Für den Neubau des Herzzentrums werden rund 100 Millionen Euro des Landes investiert. Und es fließen zehn Millionen Euro aus dem Investitionsprogramm 2015 der Krankenkassen für Krankenhausbauten.

Dass das Uniklinikum ein neues Herzzentrum benötigt, steht außer Frage. Es geht darum, die Versorgung der Patienten aus Magdeburg und der Umgebung sicherzustellen. Und es geht auch darum, die Otto-von-Guericke-Universität als Standort der Spitzenforschung zu sichern.
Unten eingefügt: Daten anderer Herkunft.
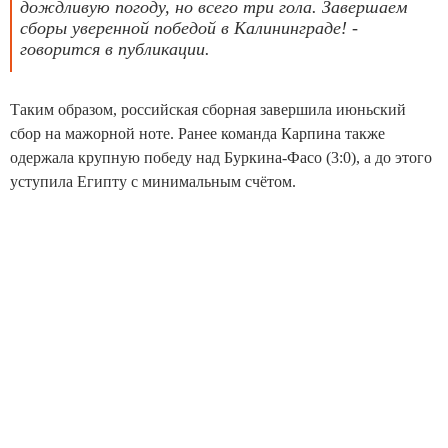
дождливую погоду, но всего три гола. Завершаем
сборы уверенной победой в Калининграде! -
говорится в публикации.
Таким образом, российская сборная завершила июньский
сбор на мажорной ноте. Ранее команда Карпина также
одержала крупную победу над Буркина-Фасо (3:0), а до этого
уступила Египту с минимальным счётом.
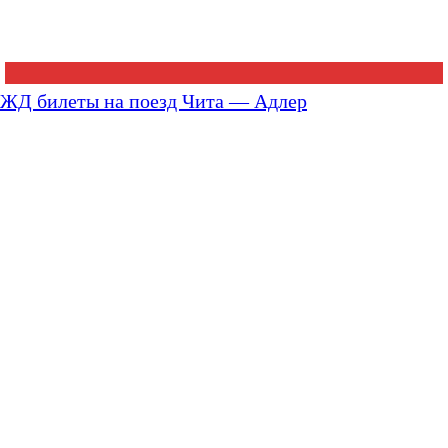
ЖД билеты на поезд Чита — Адлер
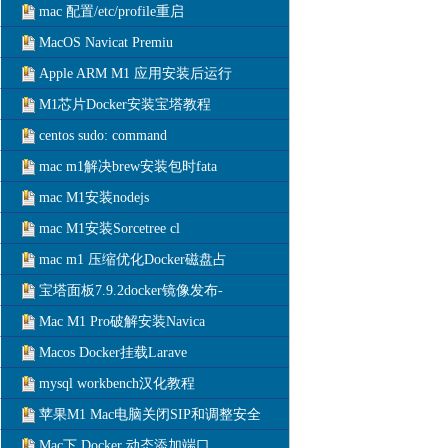
mac 配置/etc/profile重启
MacOS Navicat Premiu
Apple ARM M1 应用安装后运行
M1芯片Docker安装宝塔教程
centos sudo: command
mac m1解决brew安装包时fata
mac M1安装nodejs
mac M1安装Sorcetree cl
mac m1 压缩优化Docker磁盘占
宝塔面板7.9.2docker镜像发布-
Mac M1 Pro破解安装Navica
Macos Docker挂载Larave
mysql workbench汉化教程
苹果M1 Mac电脑关闭SIP和调整安全
Mac下 Docker 动态添加端口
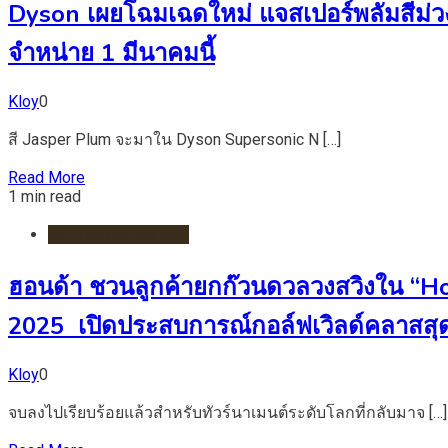
Dyson เผยโฉมเฉดใหม่ แจสเปอร์พลัมสีม่วง
จำหน่าย 1 มีนาคมนี้
Kloy
0
สี Jasper Plum จะมาใน Dyson Supersonic N […]
Read More
1 min read
กีฬา/มอเตอร์สปอร์ต
ฮอนด้า ชวนลูกค้ายกก๊วนดวลวงสวิงใน “H
2025 เปิดประสบการณ์กอล์ฟเวิลด์คลาสสุดเอ
Kloy
0
จบลงไปเรียบร้อยแล้วสำหรับทัวร์นาเมนต์ระดับโลกที่กลับมาจ […]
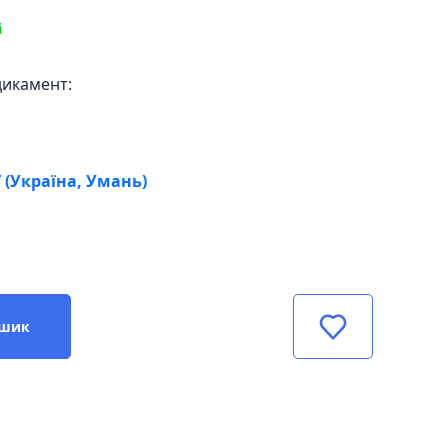
і
дикамент:
 (Україна, Умань)
ошик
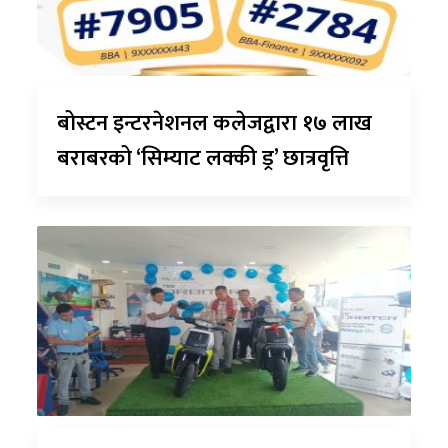
बोस्टन इन्टरनेशनल कलेजद्वारा १७ लाख
बराबरको ‘सिम्याट लक्की ड्र’ छात्रवृत्ति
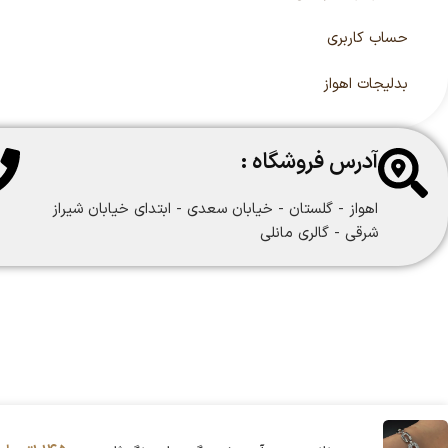
حساب کاربری
بدلیجات اهواز
آدرس فروشگاه :
اهواز - گلستان - خیابان سعدی - ابتدای خیابان شیراز
شرقی - گالری مانلی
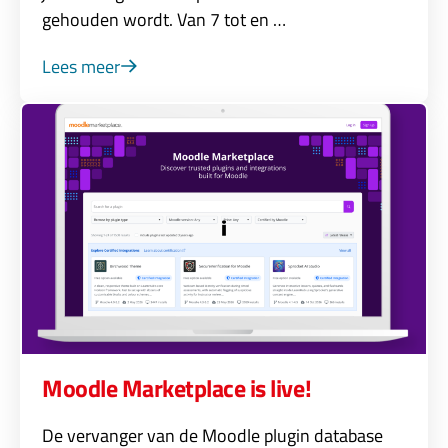
gehouden wordt. Van 7 tot en …
Lees meer
Moodle Marketplace is live!
De vervanger van de Moodle plugin database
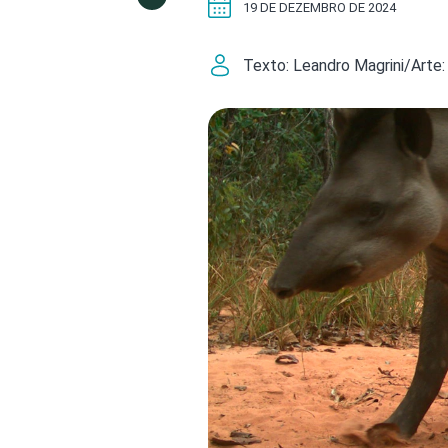
19 DE DEZEMBRO DE 2024
Texto: Leandro Magrini/Arte:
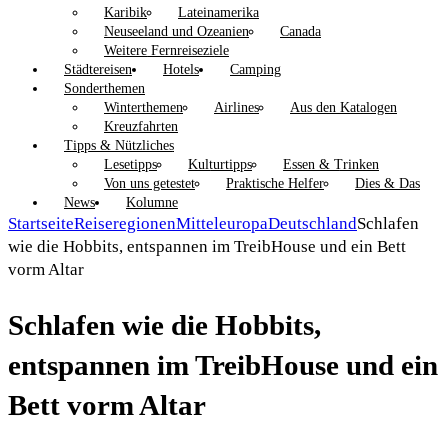
Karibik
Lateinamerika
Neuseeland und Ozeanien
Canada
Weitere Fernreiseziele
Städtereisen
Hotels
Camping
Sonderthemen
Winterthemen
Airlines
Aus den Katalogen
Kreuzfahrten
Tipps & Nützliches
Lesetipps
Kulturtipps
Essen & Trinken
Von uns getestet
Praktische Helfer
Dies & Das
News
Kolumne
Startseite
Reiseregionen
Mitteleuropa
Deutschland
Schlafen
wie die Hobbits, entspannen im TreibHouse und ein Bett
vorm Altar
Schlafen wie die Hobbits,
entspannen im TreibHouse und ein
Bett vorm Altar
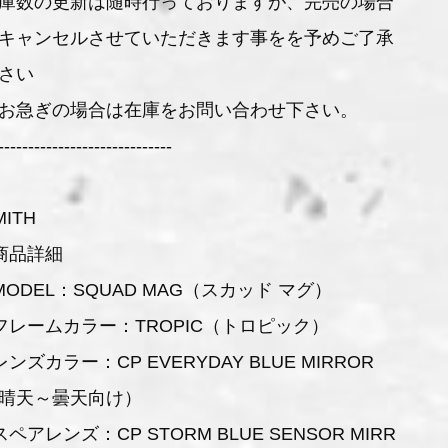
庫数の更新は随時行っておりますが、完売の場合
キャンセルさせていただきます事をを予めご了承
さい
お急ぎの場合は在庫をお問い合わせ下さい。
-----------------------------
MITH
商品詳細
MODEL：SQUAD MAG（スカッド マグ）
フレームカラー：TROPIC（トロピック）
レンズカラー：CP EVERYDAY BLUE MIRROR
晴天～曇天向け）
スペアレンズ：CP STORM BLUE SENSOR MIRR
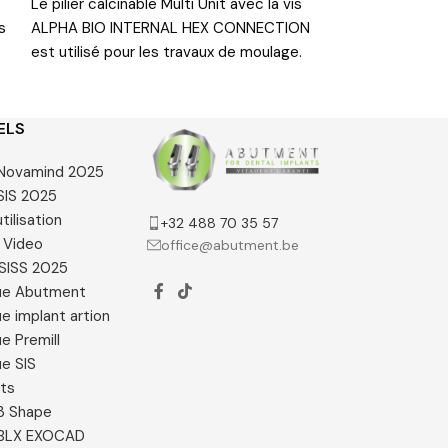
Le pilier calcinable Multi Unit avec la vis
Le pilier multi-u
s
ALPHA BIO INTERNAL HEX CONNECTION
Implantium-Dent
est utilisé pour les travaux de moulage.
pour des pièces
vissées sur des 
ELS
e Novamind 2025
 SIS 2025
tilisation
+32 488 70 35 57
 Video
office@abutment.be
SISS 2025
ue Abutment
e implant artion
e Premill
e SIS
ats
 3 Shape
e BLX EXOCAD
Spitzenversorgung soll ermöglicht werden

Allerdings hatte es erst im Frühjahr auf Landesebene einen Konflikt zwischen Finanzpolitikern der Union gegeben. Kritiker der jetzt gewählten Lösung hatten gefordert, dass die Magdeburger Mediziner mit weniger Platz, als ursprünglich geplant, auskommen müssten. Mit ihrem Wunsch nach Kosteneinsparungen hatten sie sich aber nicht gegen das Argument durchsetzen können, dass mit einer kleinen Lösung Spitzenversorgung und Spitzenforschung für den Bereich der Herzmedizin am Standort Magdeburg ernsthaft gefährdet worden wären. Nicht zuletzt Gutachter hatten in der Diskussion die Planungen für die große Variante im Wesentlichen bestätigt.